ANHAND DER ANGABEN
a: Nenne alle Fähigkeiten, für die laut dem Text über die Alzheimer-Krankheit die absterbenden Nervenzellen verantwortlich sind.
b: Führe den Text über die Alzheimer-Krankheit nach seinem letzten Satz weiter.

TEXTAUSZUG
==*==

Dies führt zu einem fortschreitenden Abbau der geistigen Fähigkeiten, denn die Nervenzellen, die für das Lernen und Denken, fürs Erinnern und die räumliche Orientierung verantwortlich sind, sterben ab. Betroffene leiden unter Gedächtnisverlust und Orientierungslosigkeit.

Suche nach Ursache von Alzheimer

Trotz intensiver Forschung ist die genaue Ursache für diesen schleichenden Hirnabbau noch unklar. Sicher ist nur, dass zwei verschiedene Eiweißablagerungen charakteristisch für die Alzheimer-Krankheit sind: Tau-Fibrillen und Amyloid-beta-Plaques (A-beta).

Durch die Ablagerungen von Amyloid-beta, also durch diese verklumpten Eiweiß-Plaques, wird die Sauerstoff- und Energieversorgung im Gehirn unterbrochen, die Nervenzellen werden nicht mehr über Botenstoffe wie Acetylcholin mit den notwendigen Informationen versorgt und sterben ab. Neue Sinneseindrücke können nicht mehr richtig verarbeitet und mit dem bereits Erlernten verknüpft werden. 

Infografik Die Alzheimer Demenz als Krankheits-Kaskade. Darin zu sehen sind Nervenzellen die von Tau und Amyloid-beta Proteinen, die sich ablagern, angegriffen und zerstört werden. Dazu sind Mikrogliazellen und Astrogliazellen abgebildet. Mikrogliazellen fressen Amyloid-beta weg, neigen aber auch zu überschießenden Immunreaktionen. Astrogliazellen regulieren den Flüssigkeitsgehalt des Gehirns lösen aber auch Entzündungsreaktionen aus.

==*==

VORLIEGENDE EINTRÄGE
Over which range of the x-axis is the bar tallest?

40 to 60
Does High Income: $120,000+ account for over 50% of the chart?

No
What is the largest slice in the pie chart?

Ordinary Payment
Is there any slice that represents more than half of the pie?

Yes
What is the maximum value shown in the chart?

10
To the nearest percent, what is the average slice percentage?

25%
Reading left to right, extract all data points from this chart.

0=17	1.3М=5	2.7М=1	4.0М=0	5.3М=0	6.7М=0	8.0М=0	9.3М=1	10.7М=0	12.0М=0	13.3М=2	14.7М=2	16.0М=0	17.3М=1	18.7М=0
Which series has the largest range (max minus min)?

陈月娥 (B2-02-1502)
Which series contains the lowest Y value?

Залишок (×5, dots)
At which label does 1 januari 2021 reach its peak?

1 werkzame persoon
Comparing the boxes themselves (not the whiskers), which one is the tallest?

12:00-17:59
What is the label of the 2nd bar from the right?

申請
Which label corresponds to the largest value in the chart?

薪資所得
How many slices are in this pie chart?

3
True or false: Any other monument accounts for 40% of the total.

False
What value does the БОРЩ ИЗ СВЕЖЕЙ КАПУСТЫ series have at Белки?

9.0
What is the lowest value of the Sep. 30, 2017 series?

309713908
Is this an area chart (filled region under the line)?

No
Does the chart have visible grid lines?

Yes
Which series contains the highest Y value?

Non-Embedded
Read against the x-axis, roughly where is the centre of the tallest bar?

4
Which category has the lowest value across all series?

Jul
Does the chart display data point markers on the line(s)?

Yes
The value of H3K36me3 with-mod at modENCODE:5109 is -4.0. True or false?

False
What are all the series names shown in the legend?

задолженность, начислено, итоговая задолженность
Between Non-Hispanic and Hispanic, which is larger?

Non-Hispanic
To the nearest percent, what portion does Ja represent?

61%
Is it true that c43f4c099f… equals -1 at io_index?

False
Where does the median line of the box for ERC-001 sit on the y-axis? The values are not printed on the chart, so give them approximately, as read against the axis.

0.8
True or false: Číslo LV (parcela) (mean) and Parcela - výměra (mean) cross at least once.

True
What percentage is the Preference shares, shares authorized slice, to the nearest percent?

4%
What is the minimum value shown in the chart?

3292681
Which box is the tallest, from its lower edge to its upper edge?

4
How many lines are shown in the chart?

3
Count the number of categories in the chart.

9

==*==

ERGEBNISSE
a: Lernen, Denken, Erinnern, räumliche Orientierung

b:
In der Leber gebildetes A-beta verursacht Neurodegeneration

Laut einer aktuellen Studie der australischen Curtin University in Bentley soll das Amyloid-Protein aus der Leber eine zentrale Rolle bei der Entstehung und dem Fortschreiten von Alzheimer spielen. Das wäre eine wegweisende Erkenntnis, denn bislang konzentrieren sich die meisten Forschungsansätze auf die Überproduktion von Amyloid-beta im Gehirn.

Alzheimer Patient versucht eine Uhrzeit in ein Testfeld einzutragen
Mit dem sogenannten Uhren-Test erkennt man früh eine beginnenden Alzheimer DemenzBild: picture-alliance/dpa/R. Haid

Der Nachweis der australischen Hypothese war schwierig, weil Amyloid-beta nicht nur in der Leber, sondern auch im Gehirn selber produziert wird. Um die beiden Proteine aus der Leber und aus dem Gehirn als mögliche Quelle unterscheiden zu können, haben die australischen Forschenden Mäuse gezüchtet, die das menschliche Amyloid-beta nur in Leberzellen produzieren.

Nachweis im Mäuseexperiment 

Nach eine Weile entwickelten die Mäuse genau jene Neurodegeneration und Hirnatrophie (Abbau der Großhirnrinde), die für die Alzheimer-Krankheit typisch sind. Bei einem Lerntest, der die Funktion des Hippocampus untersucht, schnitten die Mäuse sehr schlecht ab. Der Hippocampus ist quasi der Arbeitsspeicher unseres Gehirns und die zentrale Schaltstelle zwischen dem Kurz- und dem Langzeitgedächtnis. 

Da das A-beta nur aus der Leber stammen konnte, sei dies ein eindeutiger Beweis, dass das schädliche Amyloid-Protein über den Blutkreislauf ins Gehirn gelangt und dort die schweren Schäden anrichtet, so John Mamo, der Leitenden Forscher des Projekts an der Curtin University.

Neue Möglichkeiten für Behandlung und Prävention

Sollten sich die australischen Ergebnisse nach Prüfung durch die Fachwelt bestätigen, wäre dies für das Verständnis von Alzheimer von zentraler Bedeutung.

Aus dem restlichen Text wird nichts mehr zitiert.